(Items from a data collection)
----

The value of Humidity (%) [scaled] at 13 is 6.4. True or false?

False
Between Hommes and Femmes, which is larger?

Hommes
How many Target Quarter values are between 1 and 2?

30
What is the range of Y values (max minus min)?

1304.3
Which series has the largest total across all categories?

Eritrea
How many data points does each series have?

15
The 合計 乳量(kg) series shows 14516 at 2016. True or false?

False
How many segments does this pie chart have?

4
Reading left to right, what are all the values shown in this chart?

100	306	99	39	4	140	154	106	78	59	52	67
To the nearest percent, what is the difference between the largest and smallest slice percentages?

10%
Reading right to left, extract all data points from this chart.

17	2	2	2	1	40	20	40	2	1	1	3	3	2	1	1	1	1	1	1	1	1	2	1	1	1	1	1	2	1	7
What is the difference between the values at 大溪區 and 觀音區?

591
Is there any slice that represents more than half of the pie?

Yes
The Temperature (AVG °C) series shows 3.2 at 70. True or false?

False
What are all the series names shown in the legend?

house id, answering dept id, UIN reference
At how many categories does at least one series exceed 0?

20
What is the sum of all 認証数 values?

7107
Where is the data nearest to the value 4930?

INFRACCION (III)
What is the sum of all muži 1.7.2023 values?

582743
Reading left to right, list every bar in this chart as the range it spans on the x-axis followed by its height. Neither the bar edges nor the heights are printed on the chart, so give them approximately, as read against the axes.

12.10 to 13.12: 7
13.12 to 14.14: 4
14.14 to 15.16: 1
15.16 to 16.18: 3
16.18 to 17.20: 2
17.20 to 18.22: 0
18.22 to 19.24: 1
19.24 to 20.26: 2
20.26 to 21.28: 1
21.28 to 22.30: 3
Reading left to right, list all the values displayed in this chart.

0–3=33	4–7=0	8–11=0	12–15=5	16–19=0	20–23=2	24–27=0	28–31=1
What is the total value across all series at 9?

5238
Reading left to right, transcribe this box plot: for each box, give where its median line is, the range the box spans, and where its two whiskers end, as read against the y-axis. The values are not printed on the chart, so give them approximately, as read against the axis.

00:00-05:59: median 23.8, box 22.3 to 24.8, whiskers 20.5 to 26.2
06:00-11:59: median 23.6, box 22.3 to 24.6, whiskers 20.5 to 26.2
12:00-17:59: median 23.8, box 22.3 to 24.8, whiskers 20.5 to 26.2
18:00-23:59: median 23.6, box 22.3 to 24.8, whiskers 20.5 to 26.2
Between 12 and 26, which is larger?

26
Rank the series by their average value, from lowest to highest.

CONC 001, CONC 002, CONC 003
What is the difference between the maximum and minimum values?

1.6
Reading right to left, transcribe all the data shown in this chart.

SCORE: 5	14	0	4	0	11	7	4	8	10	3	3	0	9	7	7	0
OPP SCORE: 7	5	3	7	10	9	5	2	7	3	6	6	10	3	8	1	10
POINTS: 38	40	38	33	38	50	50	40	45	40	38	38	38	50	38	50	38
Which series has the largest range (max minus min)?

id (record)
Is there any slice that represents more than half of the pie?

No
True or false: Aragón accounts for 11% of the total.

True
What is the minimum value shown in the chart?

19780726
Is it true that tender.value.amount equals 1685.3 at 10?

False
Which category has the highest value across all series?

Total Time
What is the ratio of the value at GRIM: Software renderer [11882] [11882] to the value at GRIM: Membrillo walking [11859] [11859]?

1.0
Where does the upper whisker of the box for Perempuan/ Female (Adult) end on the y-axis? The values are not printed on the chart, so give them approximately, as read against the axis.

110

----

- **Instruction**: Pick out each line of the items above that contains the word "difference", matching case exactly.

- **Solution for this exercise**:
To the nearest percent, what is the difference between the largest and smallest slice percentages?
What is the difference between the values at 大溪區 and 觀音區?
What is the difference between the maximum and minimum values?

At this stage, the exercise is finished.